Por: Fernando Silva*


As definições para felicidade são múltiplas, diferentes e até antagônicas. Artigos, livros, crônicas foram publicados para que se apresentassem as distintas compreensões. Não serei atrevido em polemizar com as elaborações produzidas. Mas, é bom pensar, falar e escrever sobre felicidades, no plural. O que apresento é do vivenciado. Do que sinto. Apreendido. 

A definição para felicidades que compartilho guarda relação com experiências de pai. Da minha paternidade. De pronto, asseguro que de cada filho foi e é possível aprendizados distintos, que alimentam as minhas felicidades, que são atreladas a momentos e fatos permanentes.

Ter filhos é uma felicidade contínua e tem mais de três décadas. Bruno Sabino, chegou em 12 de abril de 1990 e João Fernando no dia 02 de março de 2001. Para aumentar a felicidade, nossos aniversários, o meu e o de João, muitas vezes acontecem em pleno Carnaval. Logo nós que não brincamos no período.

Levamos muito a sério. Vamos para as ladeiras de Olinda na quinta, abertura, com Alceu Valença, a atração principal e um punhado de gente boa no frevo, na ciranda e no maracatu. E prosseguimos na sexta, sábado, domingo, segunda e terça. Carnaval é coisa muita séria e eu e João Fernando, idealizador do maior e melhor bloco do Carnaval do Universo, Feijoada da Mamãe, não abríamos mãos, pés, cabeça e coração da seriedade necessária. Enfim, todo corpo das ladeiras olindenses. “Bom demais, bom demais. Menina vamos depressa que o frevo é bom demais”.

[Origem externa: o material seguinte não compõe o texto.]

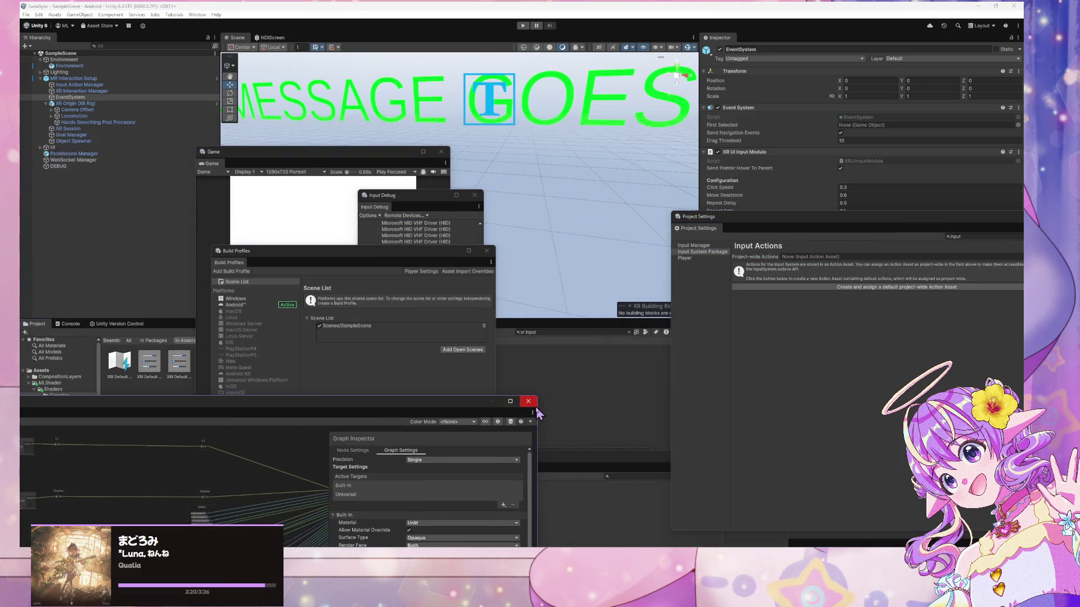
left_click(529, 401)
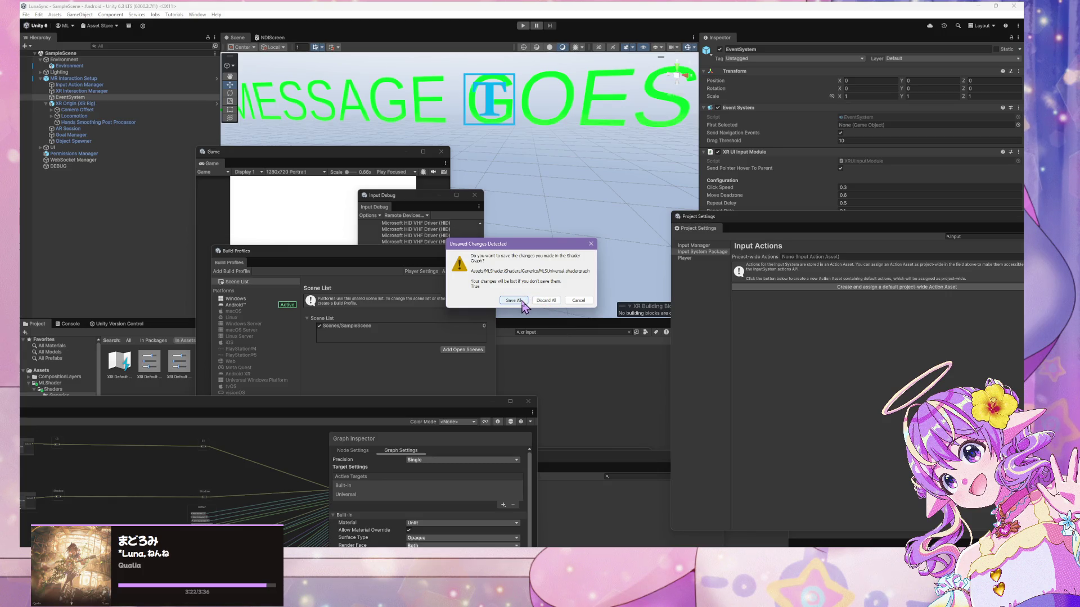
left_click(521, 302)
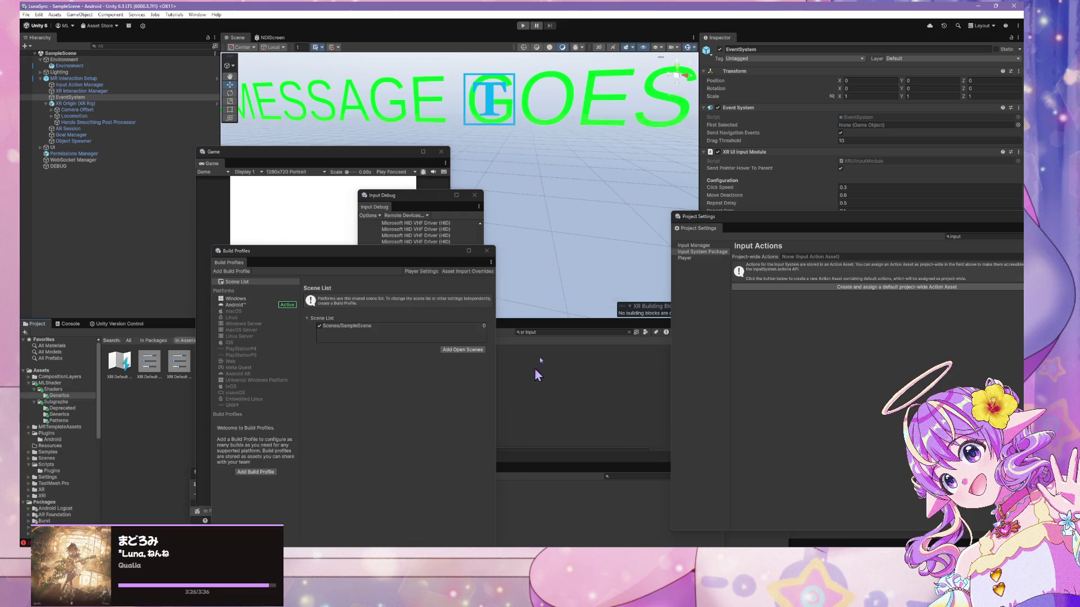
Move the Game window aside, float Build Profiles at the right, and raise Preferences mid-screen
mouse_move(367, 151)
left_mouse_down()
mouse_move(509, 165)
mouse_move(565, 127)
left_mouse_up()
mouse_move(753, 214)
left_mouse_down()
mouse_move(748, 414)
mouse_move(788, 135)
left_mouse_up()
double_click(313, 257)
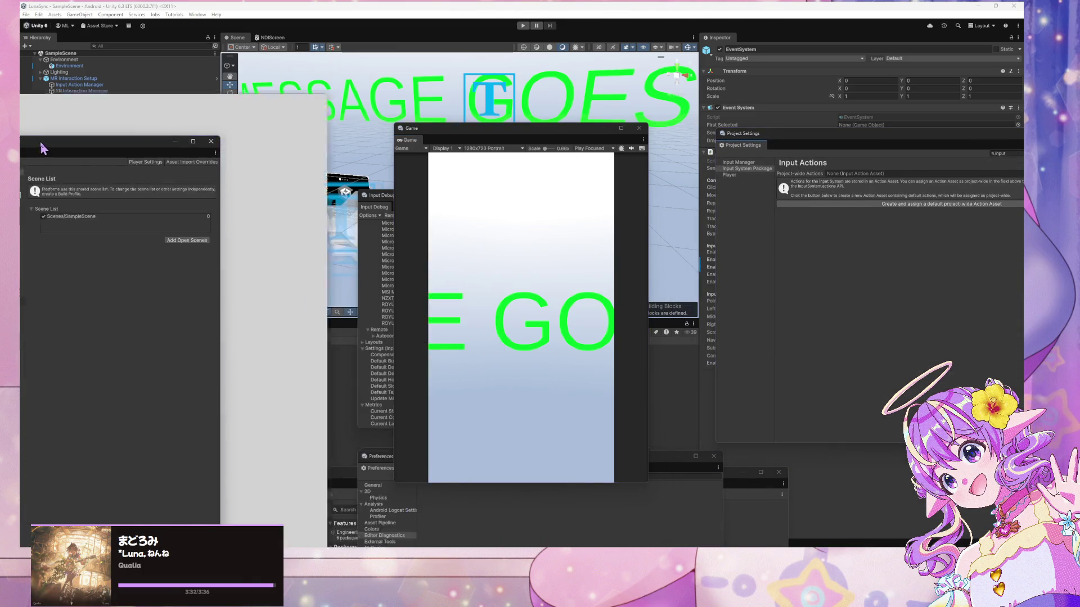
mouse_move(260, 12)
left_mouse_down()
mouse_move(699, 183)
mouse_move(796, 181)
left_mouse_up()
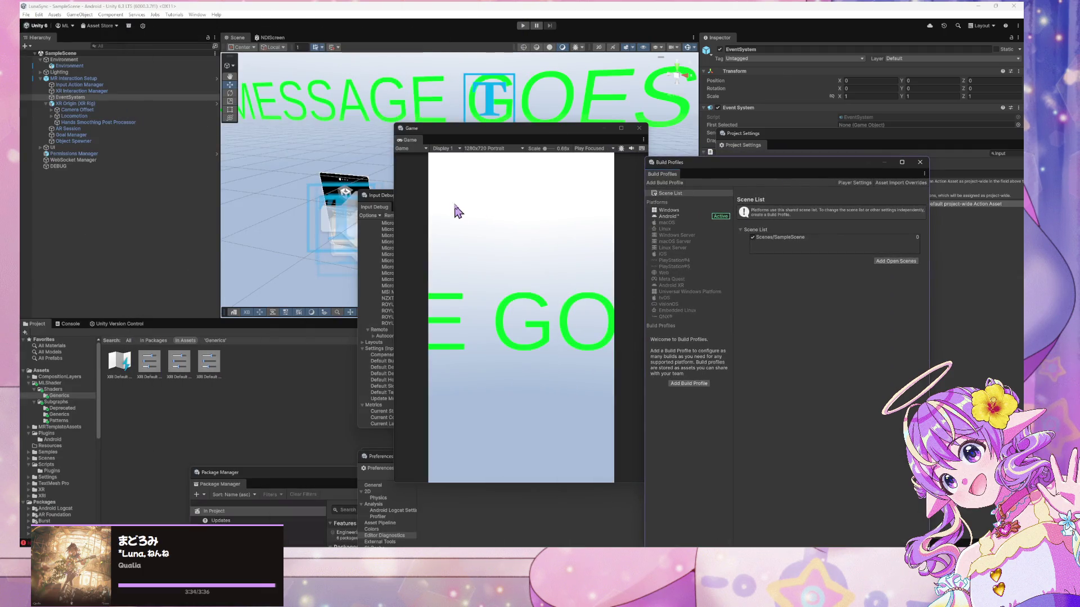
left_click(386, 198)
left_click(377, 453)
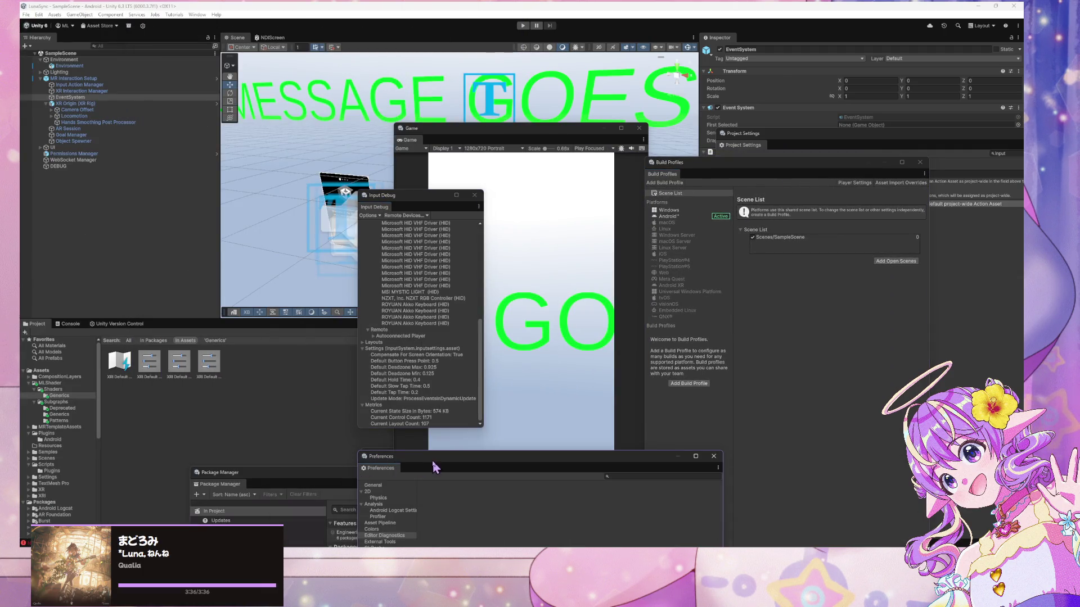
left_click_drag(430, 460, 419, 144)
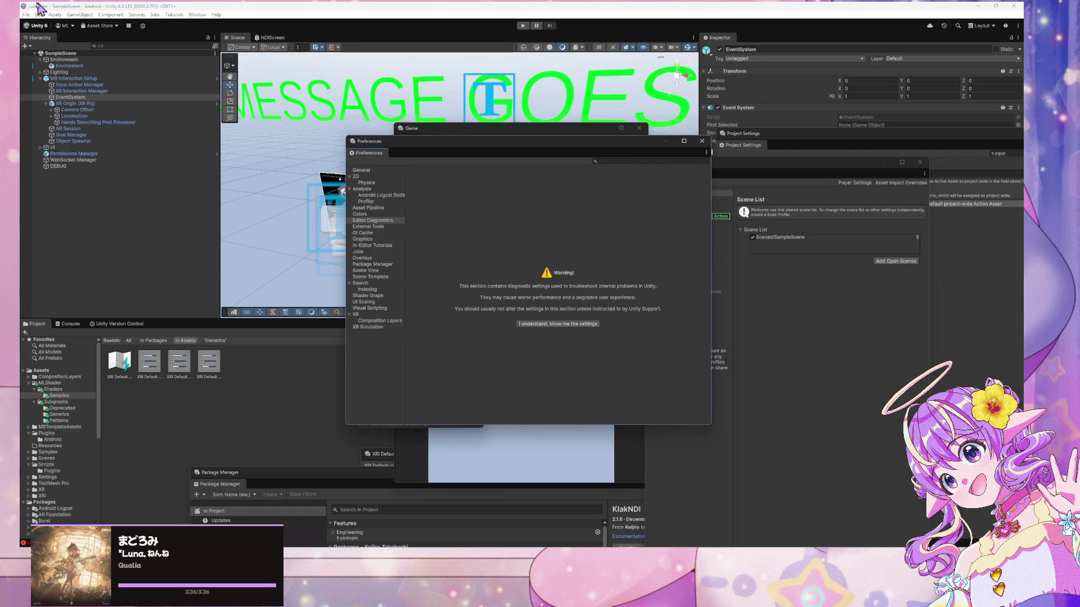
left_click(26, 14)
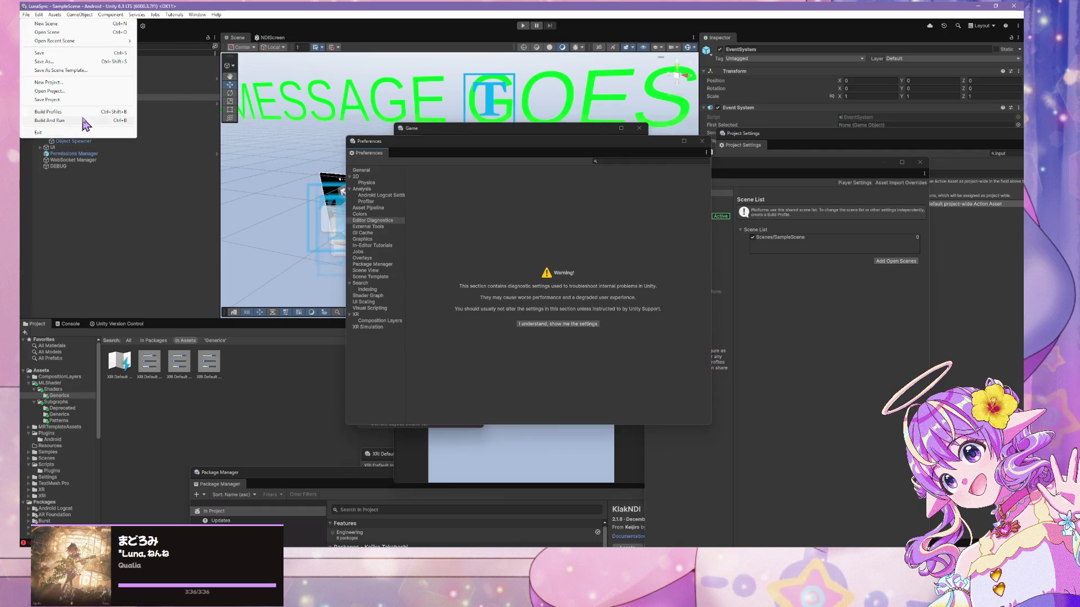
Open Build Profiles and Player settings, select Android, enable Autoconnect Profiler, and start the build
left_click(84, 112)
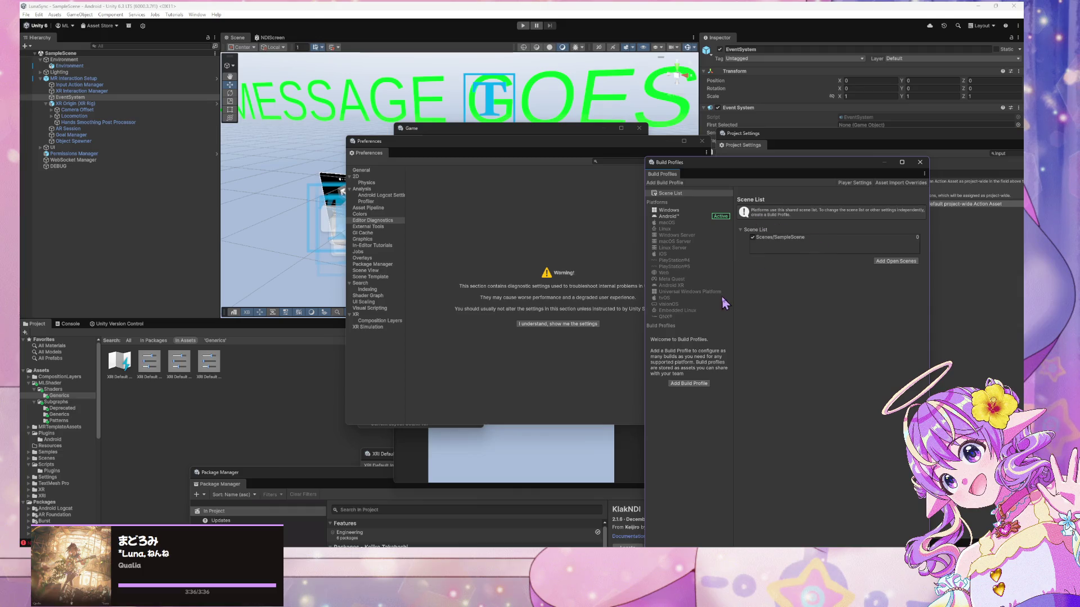
left_click(854, 183)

Este ano não iremos. Somos a favor da ciência. Que venha 2023, sem pandemia e de tudo que nega a democracia, a ciência e as diversidades humanas e seus direitos na integralidade. Sem hierarquização.

A notícia da gravidez foi marcada pela alegria, que é uma das definições para felicidades. Os cuidados são iniciados nas consultas antes dos nascimentos. Os dias dos partos foram marcados por nervosismo, ansiedade e curiosidade. Assistir aos nascimentos me proporcionaram uma mistura de uma beleza inexplicável, com elevada emoção e expectativa para que tudo ocorresse bem, com cada um e as mães. Os primeiros dias de vida foram desafiantes.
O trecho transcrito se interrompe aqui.